Discussion to offer a monetary incentive to employees considering retirement from the Carson City School District at the end of the 2023-24 school year was tabled until the Jan. 23 meeting by the Board of Trustees on Jan. 9 after members asked for clarification. Superintendent Andrew Feuling and Associate Superintendent of Human Resources Dan Sadler presented the incentive plan with a fiscal impact not to exceed $40,000 this fiscal year, which is not adding expenditures but comes from projected savings, Feuling said. The option differs from a previous legislative mechanism called a Voluntary Separation Incentive Plan (VSIP) in 2012 that was offered to administrative, certified and classified employees who chose to separate from the district and had been reintroduced by former Superintendent Richard Stokes in December 2019 when budget reductions were expected for the 2020-21 fiscal year.
Feuling, who was the district’s chief financial officer at the time, said the plan presented now is not the same as before and called the state’s financial status back then “rough times.” The district doesn’t seek to encourage early attrition, Feuling said, but it helps to identify veteran employees early in their decision process.
“As we continue to look at what our needs are and just the natural cycles of our employees and making decisions in their life to continue with us or not to, we’ve talked about trying to identify that process earlier, and really it gets down to looking at the budget and looking at the needs of the district, looking at the needs of staffing and enrollment numbers,” Feuling said.
Sadler explained the 2022-23 school year had been the first time the district was able to get ahead in its hiring process, bringing more than 70 certified staff members on board between January and August 2023.
“That’s the highest we’ve ever had historically, but one thing to our advantage was to get the word out there early, particularly prior to our surrounding school districts and notifying them, saying, ‘Hey, we’ve got positions, we’re open for business,’ and to get people through that hiring process much sooner,” Sadler said.
Sadler said initially the district would require a self-imposed deadline in February for those interested in getting their affairs in order with Nevada’s Public Employees’ Retirement System for benefits.
But during the discussion, there was confusion with the language in the agenda item, and Trustee Molly Walt asked for clarification on retirement versus resignation for employees who had completed over those who had worked in the district for one year. Board members questioned whether employees might view the incentive as an early exit and an opportunity to seek employment elsewhere rather than permanent retirement as they worried about filling ongoing vacancies.
School district attorney Ryan Russell said the agenda’s wording stated employees must provide their “intent to retire from the Carson City School District” and not to resign was a matter of semantics, and Sadler said there was no way to verify that an employee was retiring for the purposes of PERS.
“We don’t have enough people coming out of college to fill these (vacant) positions,” Trustee Mike Walker said. “We have to get creative with the way we look at some of these things.”
Walker recommended tabling the item until the Jan. 23 meeting, seeking clarification on the language.

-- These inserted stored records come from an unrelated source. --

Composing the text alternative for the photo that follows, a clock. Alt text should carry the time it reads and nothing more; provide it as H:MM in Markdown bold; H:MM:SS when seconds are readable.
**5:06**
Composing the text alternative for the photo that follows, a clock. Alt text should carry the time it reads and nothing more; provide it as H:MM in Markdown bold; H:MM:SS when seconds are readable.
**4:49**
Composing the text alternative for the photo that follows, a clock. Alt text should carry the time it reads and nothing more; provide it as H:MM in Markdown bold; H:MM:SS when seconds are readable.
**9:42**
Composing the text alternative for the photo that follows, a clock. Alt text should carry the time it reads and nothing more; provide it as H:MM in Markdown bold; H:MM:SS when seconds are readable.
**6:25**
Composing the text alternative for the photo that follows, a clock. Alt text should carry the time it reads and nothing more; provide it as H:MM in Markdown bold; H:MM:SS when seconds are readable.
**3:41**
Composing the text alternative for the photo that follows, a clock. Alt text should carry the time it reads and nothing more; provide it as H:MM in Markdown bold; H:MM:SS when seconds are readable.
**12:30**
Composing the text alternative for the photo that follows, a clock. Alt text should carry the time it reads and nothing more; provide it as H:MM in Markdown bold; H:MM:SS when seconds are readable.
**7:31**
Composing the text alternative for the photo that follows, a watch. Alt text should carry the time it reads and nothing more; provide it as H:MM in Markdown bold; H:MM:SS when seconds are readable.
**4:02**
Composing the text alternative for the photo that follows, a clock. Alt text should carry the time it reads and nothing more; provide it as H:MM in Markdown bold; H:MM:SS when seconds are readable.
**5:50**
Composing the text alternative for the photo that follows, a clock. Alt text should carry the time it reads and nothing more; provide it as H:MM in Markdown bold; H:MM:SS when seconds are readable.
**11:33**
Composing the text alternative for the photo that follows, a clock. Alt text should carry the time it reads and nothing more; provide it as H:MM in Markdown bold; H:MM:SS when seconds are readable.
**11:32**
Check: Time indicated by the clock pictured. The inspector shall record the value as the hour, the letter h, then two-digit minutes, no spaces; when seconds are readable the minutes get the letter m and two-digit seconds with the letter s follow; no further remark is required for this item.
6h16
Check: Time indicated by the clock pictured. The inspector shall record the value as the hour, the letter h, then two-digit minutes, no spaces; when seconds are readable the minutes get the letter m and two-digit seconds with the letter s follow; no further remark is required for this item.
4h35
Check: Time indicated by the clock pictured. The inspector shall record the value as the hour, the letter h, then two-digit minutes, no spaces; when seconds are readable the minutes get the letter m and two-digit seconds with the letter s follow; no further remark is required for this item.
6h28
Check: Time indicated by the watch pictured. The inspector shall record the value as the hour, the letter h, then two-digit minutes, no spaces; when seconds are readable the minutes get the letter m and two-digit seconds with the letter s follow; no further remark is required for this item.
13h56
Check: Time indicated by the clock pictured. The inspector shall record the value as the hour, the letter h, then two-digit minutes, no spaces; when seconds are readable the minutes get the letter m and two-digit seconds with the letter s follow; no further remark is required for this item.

Bordewich Bray Elementary School Principal Cheryl Richetta spoke before the board voted, saying last-minute resignations often leave administrators scrambling with bigger concerns.
“If you put an incentive in place for people who are leaving, that’s going to have some people who, they know it’s coming anyway, but they’re waiting until last minute to say, ‘Let’s do it in March,’ and they make that decision, but it’s going to help us out tremendously,” Richetta said.
The board approved to table the item until the Jan. 23 meeting 7-0.